The confusion is understandable. Both dishes are chicken, both are served in a sauce that is roughly orange-red, both appear under the heading 'chicken' on most menus. But ordering one when you wanted the other is like ordering a Bordeaux and receiving a Burgundy — the same grape region, entirely different everything.
The history of butter chicken (murgh makhani)
Butter chicken was invented at Moti Mahal restaurant in Delhi in the 1950s, almost certainly by accident. Kundan Lal Gujral, the founder, was looking for a way to use leftover tandoori chicken without letting it dry out. His chef mixed it into a sauce of tomatoes, butter, and cream. The result became one of the most widely eaten dishes on the planet.
The key technical fact about butter chicken: the chicken is cooked separately, at very high heat (traditionally in a tandoor), then added to a sauce that was made independently. The sauce is smooth, sweet with tomato, finished with cream, and relatively mild. The whole thing is an exercise in richness and accessibility.

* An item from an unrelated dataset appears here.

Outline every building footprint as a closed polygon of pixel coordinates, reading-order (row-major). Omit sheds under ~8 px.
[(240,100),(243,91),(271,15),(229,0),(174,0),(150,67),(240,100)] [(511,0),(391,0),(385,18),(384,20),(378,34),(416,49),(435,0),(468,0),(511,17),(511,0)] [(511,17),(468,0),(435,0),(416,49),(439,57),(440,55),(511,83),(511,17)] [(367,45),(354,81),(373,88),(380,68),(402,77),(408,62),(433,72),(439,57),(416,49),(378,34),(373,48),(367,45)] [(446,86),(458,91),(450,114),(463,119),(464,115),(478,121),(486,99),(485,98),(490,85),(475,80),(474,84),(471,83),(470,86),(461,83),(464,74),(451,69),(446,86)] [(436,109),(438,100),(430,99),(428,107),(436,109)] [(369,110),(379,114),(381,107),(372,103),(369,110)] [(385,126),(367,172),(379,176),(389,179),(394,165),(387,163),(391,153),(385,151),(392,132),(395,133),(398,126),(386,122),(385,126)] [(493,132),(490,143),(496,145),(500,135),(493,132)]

What chicken curry actually is
Chicken curry is not one dish. It is a category. There are hundreds of chicken curries across India — each region has its own version, its own spice balance, its own technique. What they share is this: the chicken cooks in the sauce, not separately. The two things build flavour together. The chicken gives the sauce its depth. The sauce penetrates the chicken.
At Bhabhi, our chicken curry follows the North Indian dhaba style — onion-tomato masala base, whole spices, dark and smoky from long cooking, with a sauce that has texture and bite rather than smoothness.
- Butter chicken: chicken cooked separately, smooth creamy sauce, mild, sweet
- Chicken curry: chicken cooked in the sauce, textured gravy, deeper spice, more complexity
- Butter chicken pairs with naan — it needs bread to carry the sauce
- Chicken curry pairs equally well with rice — the sauce absorbs beautifully
- Butter chicken is a restaurant invention; chicken curry is a home kitchen tradition
Which should you order?
If you are new to Indian food, or eating with people who are cautious about spice, order butter chicken. It is a brilliant dish, rich and comforting, and there is a reason it became globally famous.
If you have eaten Indian food before and want to understand it more deeply — order the chicken curry. It is less famous but more revealing. It shows you what North Indian cooking actually tastes like when it is not being made accessible.
At Bhabhi, we serve both. We are proud of both. We will not tell you which one to order — but we will tell you to try them on separate visits, so you can taste the difference properly.